Мы плывем далеко в море,
Хотим счастья — хватим горя.
Серые северные краски моря постепенно переходили сначала в зеленовато-серые, потом в изумрудно-зеленые, а за мысом Рока стали цвета ультрамарина. В океане «Крейсер» сначала шел хорошо; заглянул на остров Мадеру и, пользуясь «торговым ветром», подходил к берегам Южной Америки. Около экватора корабль попал в область безветрия и проштилевал несколько дней, но все же океан порой дышал жаркими редкими вздохами. Пользуясь ими, «Крейсер» приближался к берегам Бразилии.
После нескольких крепких внезапных шквалов корабль накрыл жестокий шторм. Лазарев обрадовался шторму: он возмещал после яростной вспышки попутный ветер до мыса Горн, откуда корабль мимо Огненной Земли войдет в Тихий океан.
Шторм усиливался. «Крейсер» нес только штормовые паруса. Лазарев в дождевом плаще не сходил с мостика. Капитан опасался приближения к бразильскому берегу. Уже третьи сутки бушевал шторм. День клонился к вечеру. Волны делались круче и выше, что указывало на близость берегов. Палубу то и дело окатывало волной слева направо. Корабль ложился то на правый, то на левый борт.
Нахимову пришлась третья вахта. Вместе с ним на вахту стал к штурвалу с подручными рулевыми Андрей Могучий.
Взявшись за ручки штурвала, Могучий нагнулся к нактоузу,[3] чтобы взглянуть на курс. Стекло обрызгивала вода. Картушку компаса едва видно. Расставив широко ноги, Андрей решился отнять от штурвала одну руку и хотел рукавом обтереть стекло. В это мгновение с левого борта вкатился вал, сбил Андрея с ног и кинул через правый фальшборт в море. Первым это увидел сигнальщик и крикнул:
— Человек за бортом!
Не думая и секунды, Нахимов скомандовал:
— Фок и грот на гитовы!

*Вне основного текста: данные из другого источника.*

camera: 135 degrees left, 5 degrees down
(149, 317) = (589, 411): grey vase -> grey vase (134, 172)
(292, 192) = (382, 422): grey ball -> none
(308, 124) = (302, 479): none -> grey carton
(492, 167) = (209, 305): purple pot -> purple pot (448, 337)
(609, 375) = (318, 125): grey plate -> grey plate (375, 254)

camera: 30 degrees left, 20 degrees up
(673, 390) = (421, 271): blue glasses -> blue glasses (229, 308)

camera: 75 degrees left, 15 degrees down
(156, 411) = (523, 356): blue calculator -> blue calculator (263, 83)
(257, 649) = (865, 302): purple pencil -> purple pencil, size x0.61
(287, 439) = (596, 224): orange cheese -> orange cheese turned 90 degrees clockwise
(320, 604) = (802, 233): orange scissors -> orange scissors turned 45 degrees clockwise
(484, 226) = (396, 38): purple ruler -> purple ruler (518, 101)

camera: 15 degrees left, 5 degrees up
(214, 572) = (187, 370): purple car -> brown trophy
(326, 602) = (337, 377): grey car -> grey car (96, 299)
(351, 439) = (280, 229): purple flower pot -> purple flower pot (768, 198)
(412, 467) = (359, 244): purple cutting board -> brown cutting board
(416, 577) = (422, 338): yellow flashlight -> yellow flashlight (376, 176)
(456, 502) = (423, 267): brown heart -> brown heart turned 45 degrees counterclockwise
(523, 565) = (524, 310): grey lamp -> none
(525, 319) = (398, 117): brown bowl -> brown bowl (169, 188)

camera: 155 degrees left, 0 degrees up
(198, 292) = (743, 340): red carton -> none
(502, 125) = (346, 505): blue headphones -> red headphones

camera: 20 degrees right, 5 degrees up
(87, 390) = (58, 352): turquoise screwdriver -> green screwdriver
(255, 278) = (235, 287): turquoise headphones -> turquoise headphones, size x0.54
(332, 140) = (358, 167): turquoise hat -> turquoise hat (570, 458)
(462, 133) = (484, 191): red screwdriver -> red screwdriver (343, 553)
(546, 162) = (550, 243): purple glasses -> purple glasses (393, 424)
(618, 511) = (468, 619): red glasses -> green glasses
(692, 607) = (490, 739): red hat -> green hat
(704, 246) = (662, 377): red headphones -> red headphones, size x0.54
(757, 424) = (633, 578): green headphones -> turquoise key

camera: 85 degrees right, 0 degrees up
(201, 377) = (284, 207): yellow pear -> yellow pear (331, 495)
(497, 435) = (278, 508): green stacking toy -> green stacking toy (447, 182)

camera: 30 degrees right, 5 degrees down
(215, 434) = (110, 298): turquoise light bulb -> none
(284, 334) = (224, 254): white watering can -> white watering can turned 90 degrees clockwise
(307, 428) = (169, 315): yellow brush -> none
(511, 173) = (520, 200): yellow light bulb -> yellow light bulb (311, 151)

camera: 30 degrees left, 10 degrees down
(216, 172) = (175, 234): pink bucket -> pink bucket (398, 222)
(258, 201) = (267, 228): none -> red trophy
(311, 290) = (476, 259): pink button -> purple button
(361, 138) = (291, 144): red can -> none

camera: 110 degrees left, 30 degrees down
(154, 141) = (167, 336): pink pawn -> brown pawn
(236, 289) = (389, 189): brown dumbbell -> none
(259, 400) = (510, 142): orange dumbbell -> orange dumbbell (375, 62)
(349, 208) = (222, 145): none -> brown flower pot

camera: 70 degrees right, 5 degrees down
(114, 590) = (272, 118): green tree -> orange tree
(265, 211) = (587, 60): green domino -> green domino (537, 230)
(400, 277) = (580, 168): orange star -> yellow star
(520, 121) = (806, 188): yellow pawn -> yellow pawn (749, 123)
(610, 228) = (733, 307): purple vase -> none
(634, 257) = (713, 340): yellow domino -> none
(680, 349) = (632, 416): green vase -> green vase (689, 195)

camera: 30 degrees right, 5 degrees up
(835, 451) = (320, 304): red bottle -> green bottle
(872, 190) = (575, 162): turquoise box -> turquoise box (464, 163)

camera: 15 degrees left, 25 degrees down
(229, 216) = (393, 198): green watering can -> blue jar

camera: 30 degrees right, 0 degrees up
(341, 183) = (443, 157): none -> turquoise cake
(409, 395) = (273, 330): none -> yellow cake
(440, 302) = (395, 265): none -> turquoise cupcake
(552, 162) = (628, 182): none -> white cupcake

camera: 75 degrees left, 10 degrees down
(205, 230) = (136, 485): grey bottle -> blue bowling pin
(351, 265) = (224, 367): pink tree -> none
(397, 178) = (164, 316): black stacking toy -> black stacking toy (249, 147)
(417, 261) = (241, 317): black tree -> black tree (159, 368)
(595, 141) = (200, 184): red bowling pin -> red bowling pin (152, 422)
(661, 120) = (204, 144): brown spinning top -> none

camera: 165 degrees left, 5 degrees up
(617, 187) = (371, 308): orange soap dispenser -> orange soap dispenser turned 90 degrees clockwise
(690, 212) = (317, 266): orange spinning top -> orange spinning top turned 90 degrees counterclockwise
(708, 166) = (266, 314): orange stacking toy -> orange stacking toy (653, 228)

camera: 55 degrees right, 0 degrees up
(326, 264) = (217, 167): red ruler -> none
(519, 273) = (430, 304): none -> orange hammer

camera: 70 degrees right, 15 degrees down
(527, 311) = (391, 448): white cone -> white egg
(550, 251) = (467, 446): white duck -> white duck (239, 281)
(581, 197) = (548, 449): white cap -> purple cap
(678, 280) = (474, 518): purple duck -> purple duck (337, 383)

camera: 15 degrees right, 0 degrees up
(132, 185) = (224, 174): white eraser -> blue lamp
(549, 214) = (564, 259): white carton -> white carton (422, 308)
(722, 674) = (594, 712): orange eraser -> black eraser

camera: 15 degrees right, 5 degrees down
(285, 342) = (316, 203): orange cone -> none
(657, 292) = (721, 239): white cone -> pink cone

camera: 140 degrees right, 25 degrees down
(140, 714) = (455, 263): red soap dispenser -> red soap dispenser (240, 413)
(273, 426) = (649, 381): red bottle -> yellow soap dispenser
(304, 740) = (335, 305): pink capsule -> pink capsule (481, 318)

Марса фалы отдать!
Марсовые кинулись подбирать паруса.
— Пропал человек! — воскликнул Лазарев. — Кто?
— Андрей Могучий, — ответил Нахимов. — Михаил Петрович, дозвольте спустить вельбот…
— Вздор-с! Еще семерых ко дну пустить? Где тут!.. Сигнальщик, видишь? — крикнул Лазарев.
— Вижу! — ответил сигнальщик и указал рукой направление, где ему почудилась на волне голова Могучего.
— Спустить вельбот! — самовольно отдал приказание Нахимов и с ужасом взглянул в глаза капитана.